On my honor, I will try to serve God and my country,
to help people at all times, and to live by the Girl Scout Law.

And its accompanying Law, both composed by its founder Juliette Gordon Low:

I will do my best to be honest and fair, friendly and helpful,
considerate and caring, courageous and strong, and
responsible for what I say and do, and to respect myself and others, respect authority, use resources wisely, make the world a better place, and be a sister to every Girl Scout.

In 1917, five years after the foundation of the GSA, the Mistletoe Troop in Muskogee, Oklahoma, began baking and selling cookies to raise money. Today, its profits supplement three core structures: the NYC national office, Girl Scout Councils, and individual troops. Development of character, confidence, and courage activate the full potential of these young members. My great niece already brims with gusto. What will she become?

The work of today is the history of tomorrow, and we are its makers. The Girl Scout Handbook.

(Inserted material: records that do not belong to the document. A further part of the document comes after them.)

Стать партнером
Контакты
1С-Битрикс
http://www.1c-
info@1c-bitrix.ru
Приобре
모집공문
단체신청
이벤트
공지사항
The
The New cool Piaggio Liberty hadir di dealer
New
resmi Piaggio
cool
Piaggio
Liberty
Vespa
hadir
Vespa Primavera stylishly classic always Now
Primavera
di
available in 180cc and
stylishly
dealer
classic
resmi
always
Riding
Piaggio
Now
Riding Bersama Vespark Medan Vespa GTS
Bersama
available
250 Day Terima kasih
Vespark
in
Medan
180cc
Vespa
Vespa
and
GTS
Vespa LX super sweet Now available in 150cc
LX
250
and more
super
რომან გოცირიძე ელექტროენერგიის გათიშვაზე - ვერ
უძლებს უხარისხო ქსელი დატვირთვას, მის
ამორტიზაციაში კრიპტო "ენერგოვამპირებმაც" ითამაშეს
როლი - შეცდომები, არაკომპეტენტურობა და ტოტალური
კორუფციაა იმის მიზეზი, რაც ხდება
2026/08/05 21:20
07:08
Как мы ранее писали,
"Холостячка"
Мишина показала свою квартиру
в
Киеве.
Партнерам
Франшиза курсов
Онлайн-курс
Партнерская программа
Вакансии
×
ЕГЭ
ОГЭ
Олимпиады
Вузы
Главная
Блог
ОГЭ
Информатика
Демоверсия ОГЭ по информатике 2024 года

While vacationing in an Alpine village, Elizabeth Tova Bailey, a seasoned nonfiction writer, contracted a pathogen that altered the entire course of her life – a systemic paralysis-like weakness with life-threatening complications. She was 34 years old. A dear friend potted a bunch of wild violets from her yard, then placed it upon the crate used by Elizabeth’s missionary grandparents. From her bed, she marveled at this gift, until overcome by sleep.

The following morning, Elizabeth noted square puncture holes in postcards propped against her lamp; beneath the leaves of the violets, a woodland snail. Immediately, its nutritional needs claimed her full attention. She offered a decaying flower petal from an arrangement on the crate. It worked. Later came Portobello mushrooms.

Days, the mollusk slept; nights, it foraged for food and explored the limits of its potted world, and later, the terrarium Elizabeth had friends arrange. Thus began a two-decades long fascination of wild snails, fueled by her study of physicians, botanists, naturalists, and writers from three centuries – books propped against pillows in her bed.

Her resulting natural history/memoir , The Sound of a Wild Snail Eating, 2010, reflects her gentle humor, her inquisitiveness, her dependence upon her companion’s daily lessons for living. She wrote to one of her doctors: “I honestly don’t think I could have made it, without the woodland snail and its offspring. Watching another creature go about its life … somehow gave me, the watcher, purpose too. If life mattered to the snail and the snail mattered to me, it meant something in my life mattered, so I kept on.”

Elizabeth Tova Bailey has much to teach us.